Фролов сидел на наре все еще связанный и глядел на Залесского. Хомяк стоял около него, пытаясь развязать узлы своими дрожащими и бессильными руками.

— Помоги развязать, барин, — сказал Фролов. — Не бойся, ничего не будет. Видишь — старик меня знает.

Залесский поднялся и стал помогать Хомяку. У него работа тоже не особенно спорилась, но Жилейка, видимо обрадованный тем, что вмешательство барина окончательно снимает с него ответственность, принялся за дело сам, и через минуту Фролов стал на ноги.

— Ну, ложись спать, ребята, — сказал он своим обычным голосом Жилейке и другому караульному, молодому арестантику, который успел тоже проснуться и удивленно протирал теперь заспанные голубые глаза.

— Слушаем, Яков Иванович, — сказал подобострастно Жилейка; казалось, все происшедшее, внушило Жилейке еще более почтения к Фролову.

— Да смотри, ребята, никого не будить, — добавил последний. Теперь это опять был авторитетный староста, отдававший приказания, и оба караульные, не говоря больше ни слова, полезли на свои места и тихо улеглись, покрывшись халатами.

Фролов, между тем, взял свою шапку, надел халат, помог одеться Хомяку, и оба они вышли на двор, огороженный палями. Залесский, спавший у открытого окна, приложился лицом к железной решетке.

Две фигуры виднелись неясно на ступеньках крыльца. Они говорили о чем-то, но слов не было слышно. Только по временам грудной голос Фролова прорывался в темноте глубоко и полно. Хомяк говорил что-то глухо и неясно.

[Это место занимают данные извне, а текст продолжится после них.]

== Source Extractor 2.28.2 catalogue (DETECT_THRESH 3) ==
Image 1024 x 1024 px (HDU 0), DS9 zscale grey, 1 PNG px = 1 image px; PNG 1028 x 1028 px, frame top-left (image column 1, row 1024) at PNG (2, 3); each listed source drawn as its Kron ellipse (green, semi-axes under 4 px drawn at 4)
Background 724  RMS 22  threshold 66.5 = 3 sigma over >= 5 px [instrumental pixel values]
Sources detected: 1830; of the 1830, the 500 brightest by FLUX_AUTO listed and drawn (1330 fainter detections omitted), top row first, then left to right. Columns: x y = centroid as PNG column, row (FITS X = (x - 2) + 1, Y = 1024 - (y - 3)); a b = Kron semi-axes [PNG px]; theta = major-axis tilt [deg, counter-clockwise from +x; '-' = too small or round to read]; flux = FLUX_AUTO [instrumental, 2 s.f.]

Ночь уходила своей тихой чередой. Фролов проводил Хомяка на его место и помог ему улечься. Затем сам он опять вернулся на крыльцо, и Залесскому все виднелись в окно неясные очертания неподвижной фигуры.

Острые концы палей все яснее проступали на светлеющем небе. Дыхание утра постепенно развеивало сумеречную мглу прохладной ночи… Небо синело, становилось прозрачнее, и взгляд Залесского, глядевшего из-за решетки, уходил все дальше ввысь…

Потом розовые лучи заиграли на зубцах и стали спускаться вниз на землю, золотя щели… Белое облако заглянуло сверху во двор и стало подыматься все выше. Потом другое, третье, целая стая… И за ними еще глубже проступала синяя высь…

Встрепенувшись от холодной росы, жаворонок, спавший всю ночь за кочкой вне ограды, поднялся от земли, точно камешек, брошенный сильной рукой, — и посыпал сверху яркой веселой трелью.

Из семейной камеры вдруг послышался плач ребенка, и эти неудержимые всхлипывания резко пронеслись из окна по этапному дворику. Когда ребенок смолкал на время, тогда было слышно дыхание спящих, чье-то сонное бормотание и храп. Но вскоре детский плач раздавался опять, наполняя собой тишину.

Бледная, изможденная вышла на крыльцо мать ребенка.

Некрасивое испитое лицо носило следы крайнего утомления; глаза были окружены синевой; она кормила и вместе с тем вынуждена была продаваться за деньги, чтобы покупать молоко. Стоя на крыльце, она слегка покачивалась на нетвердых ногах. Казалось, она все еще спала и двигалась только под внушением звонкого детского крика.

Бесприютный поднялся.

— Матрена! — окликнул он женщину. — Тебе молока, что ли?